Andrej Karpathy's AutoResearch
The most technically significant development since my talk. Karpathy (ex-Tesla AI, OpenAI founding member, now running Eureka Labs) open-sourced autoresearch — a tool that lets AI agents autonomously run experiments overnight. Give it a goal, it modifies code, tests, checks results, keeps or discards changes, and repeats. ~100 experiments while you sleep.
This is technical now, but the pattern — AI that improves itself without human intervention — is going to reshape every industry. Watch this to understand where it's going:
Who to Follow
This list is a starting point — not a prescription. Find the sources that resonate with you, follow them, watch their videos, and read the comments. Seriously — the gold is often in the comments. The algorithms are frighteningly good at learning what you care about. The more you engage with content that's relevant to you, the more powerful and tailored your feed becomes. Give it a few weeks of intentional use and your YouTube and X feeds will feel like a custom AI briefing built just for you.
📺 YouTube
| Channel | What You'll Get |
|---|---|
| Nate B Jones | Big-picture AI strategy. 20-year product leader. Best "what does this actually mean" commentary. |
| Greg Isenberg | Startup ideas + AI for building businesses. High energy, entrepreneurial. |
| Matt Wolfe | The tool guy. Runs FutureTools.io. Best for staying current without drowning. |
| How I AI | Hosted by Claire Vo. Practical AI for people at work. Copy-immediately workflows. |
| This Week in Startups | Jason Calacanis. AI in the context of business deployment. |
| Andrej Karpathy | The technical frontier. Watch to understand where this is heading 3 years from now. |
| Samin Yasar | Agent workflows and real implementations. |
| Mark Kashef | Practical builds, automation workflows. |
𝕏 (Twitter)
| Handle | Who | Why |
|---|---|---|
| @karpathy | Andrej Karpathy | Frontier research, high signal |
| @clairevo | Claire Vo | Practical AI, product-focused |
| @lennysan | Lenny Rachitsky | AI in product and business |
| @mreflow | Matt Wolfe | Tools and news |
| @AiBreakfast | AI Breakfast | Daily AI news digest |
| @twistartups | This Week in Startups | Business/deployment lens |
| @emollick | Ethan Mollick (Wharton) | Best "AI at work" research |
| @sama | Sam Altman | Low volume, high signal |
Go Deeper: Skool Communities
Skool is a community learning platform — curriculum, workshops, and forums in one place. My philosophy: I mostly recommend paid communities — skin in the game changes everything. But there's one free starting point worth knowing about.

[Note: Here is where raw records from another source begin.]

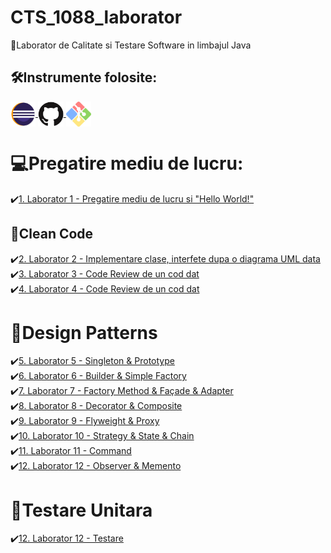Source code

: # CTS_1088_laborator
💛Laborator de Calitate si Testare Software in limbajul Java


## 🛠️Instrumente folosite:
<a href = "https://www.eclipse.org/downloads/">
    <img src = "Logo/Eclipse.png" alt="Eclipse" width = "auto" height="40px" align="center" title="Eclipse" />
</a>
<a href = "https://github.com/">
    <img src = "Logo/GitHub.png" alt="GitHub" width = "auto" height="40px" align="center" title="GitHub" />
</a>
<a href = "http://git-scm.com/downloads/guis/">
    <img src = "Logo/GitClient.png" alt="GitClient" width = "auto" height="40px" align="center" title="GitClient" />
</a>

# 💻Pregatire mediu de lucru:
✔️[1. Laborator 1 - Pregatire mediu de lucru si "Hello World!"](https://github.com/Adriana-Giol/CTS_1088_laborator/tree/main/HelloWorld) </br>

## 🧹Clean Code
✔️[2. Laborator 2 - Implementare clase, interfete dupa o diagrama UML data](https://github.com/Adriana-Giol/CTS_1088_laborator/tree/main/Laborator2)</br>
✔️[3. Laborator 3 - Code Review de un cod dat](https://github.com/Adriana-Giol/CTS_1088_laborator/tree/main/Laborator3)</br>
✔️[4. Laborator 4 - Code Review de un cod dat](https://github.com/Adriana-Giol/CTS_1088_laborator/tree/main/Laborator3)</br>

# 🎩Design Patterns
✔️[5. Laborator 5 - Singleton & Prototype](https://github.com/Adriana-Giol/CTS_1088_laborator/tree/main/Laborator5%20-%20Singleton%20si%20Prototype)</br>
✔️[6. Laborator 6 - Builder & Simple Factory](https://github.com/Adriana-Giol/CTS_1088_laborator/tree/main/Laborator6%20-%20Builder%20si%20Factory)</br>
✔️[7. Laborator 7 - Factory Method & Façade & Adapter](https://github.com/Adriana-Giol/CTS_1088_laborator/tree/main/Laborator7%20-%20Factory%20Method%20-%20Facade%20-%20Adapter)</br>
✔️[8. Laborator 8 - Decorator & Composite](https://github.com/Adriana-Giol/CTS_1088_laborator/tree/main/Laborator8%20-%20Decorator%20-%20Composite) </br>
✔️[9. Laborator 9 - Flyweight & Proxy](https://github.com/Adriana-Giol/CTS_1088_laborator/tree/main/Laborator9%20-%20Flyweight%20-%20Proxy/src/ro/ase/csie/cts/g1088/dp)</br>
✔️[10. Laborator 10 - Strategy & State & Chain](https://github.com/Adriana-Giol/CTS_1088_laborator/tree/main/Laborator10%20-%20Strategy%20-%20State/src/ro/ase/csie/cts/g1088/dp)</br>
✔️[11. Laborator 11 - Command](https://github.com/Adriana-Giol/CTS_1088_laborator/tree/main/Laborator11%20-%20Command/src/ro/ase/csie/cts/g1088/dp/command)</br>
✔️[12. Laborator 12 - Observer & Memento](https://github.com/Adriana-Giol/CTS_1088_laborator/tree/main/Laborator12%20-%20Observer%20-%20Memento/src/ro/ase/csie/cts/g1088/dp)</br>

# 🧪Testare Unitara
✔️[12. Laborator 12 - Testare](https://github.com/Adriana-Giol/CTS_1088_laborator/tree/main/Laborator12%20-%20Testare%20Unitara/src/ro/ase/csie/cts/g1088/testare)</br>
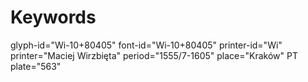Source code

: # Keywords
glyph-id="Wi-10+80405"
font-id="Wi-10+80405"
printer-id="Wi"
printer="Maciej Wirzbięta"
period="1555/7-1605"
place="Kraków"
PT plate="563"
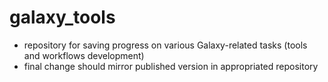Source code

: # galaxy_tools

+ repository for saving progress on various Galaxy-related tasks (tools and workflows development)
+ final change should mirror published version in appropriated repository
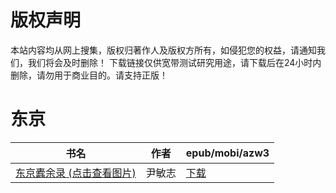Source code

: # 版权声明

本站内容均从网上搜集，版权归著作人及版权方所有，如侵犯您的权益，请通知我们，我们将会及时删除！ 下载链接仅供宽带测试研究用途，请下载后在24小时内删除，请勿用于商业目的。请支持正版！

# 东京

| 书名 | 作者 | epub/mobi/azw3 |
| --- | --- | --- |
| [东京蠹余录 (点击查看图片)](https://www.dushupai.com/attachment/2024/06/10/7007490174534327.jpg) | 尹敏志 | [下载](https://url89.ctfile.com/f/31084289-1356999430-93e890?p=8866) |
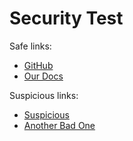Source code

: # Security Test

Safe links:
- [GitHub](https://github.com)
- [Our Docs](./docs.md)

Suspicious links:
- [Suspicious](https://suspicious-domain.com/malware)
- [Another Bad One](https://malicious-site.evil)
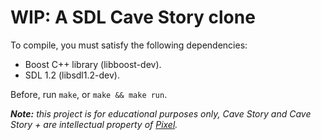 # WIP: A SDL Cave Story clone
To compile, you must satisfy the following dependencies:

 - Boost C++ library (libboost-dev).
 - SDL 1.2 (libsdl1.2-dev).

Before, run `make`, or `make && make run`.

***Note:** this project is for educational purposes only, Cave Story and Cave Story + are intellectual property of [Pixel](http://studiopixel.sakura.ne.jp/).*
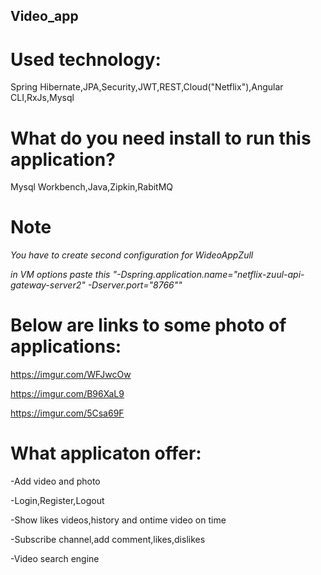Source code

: ## Video_app
# Used technology:

Spring Hibernate,JPA,Security,JWT,REST,Cloud("Netflix"),Angular CLI,RxJs,Mysql

# What do you need install to run this application?

Mysql Workbench,Java,Zipkin,RabitMQ



# Note 
*You have to create second configuration for WideoAppZull*

_in VM options paste this "-Dspring.application.name="netflix-zuul-api-gateway-server2" -Dserver.port="8766""_





# Below are links to some photo of applications:

https://imgur.com/WFJwcOw

https://imgur.com/B96XaL9

https://imgur.com/5Csa69F



# What applicaton offer:

-Add video and photo

-Login,Register,Logout

-Show likes videos,history and ontime video on time

-Subscribe channel,add comment,likes,dislikes

-Video search engine


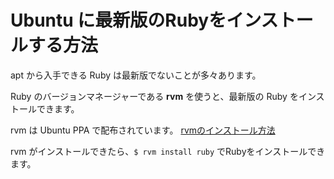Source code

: # Ubuntu に最新版のRubyをインストールする方法

apt から入手できる Ruby は最新版でないことが多々あります。

Ruby のバージョンマネージャーである **rvm** を使うと、最新版の Ruby をインストールできます。

rvm は Ubuntu PPA で配布されています。
[rvmのインストール方法](https://github.com/rvm/ubuntu_rvm#install)

rvm がインストールできたら、`$ rvm install ruby`
でRubyをインストールできます。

| Community | Price | Best For |
|---|---|---|
| AI Automation Agency Hub | Free | Starting point. 300k+ members. Beginner-friendly templates. |
| OS Architect | $26/mo | Best value. Plug-and-play automation blueprints, weekly tool drops. |
| Early AI-dopters | $64/mo | Business-leader focused. Run by Mark Kashef. High signal. |
| AI Profit Boardroom | $59/mo | Revenue-focused. AI for lead gen, sales, automation. |
| Agentic Academy | $37/mo | Claude Code + n8n agent builds. Structured curriculum. |
My Workflow for Staying Current
- X and YouTube — where the newest information flows first. I use these to identify trusted voices and spot emerging tools before they hit mainstream coverage.
- Skool communities — for deep dives. YouTube/X content is usually a teaser; the Skool community has the full curriculum and live workshops.
- Build the habit — 10-15 minutes a day with AI beats a weekend crash course every six months.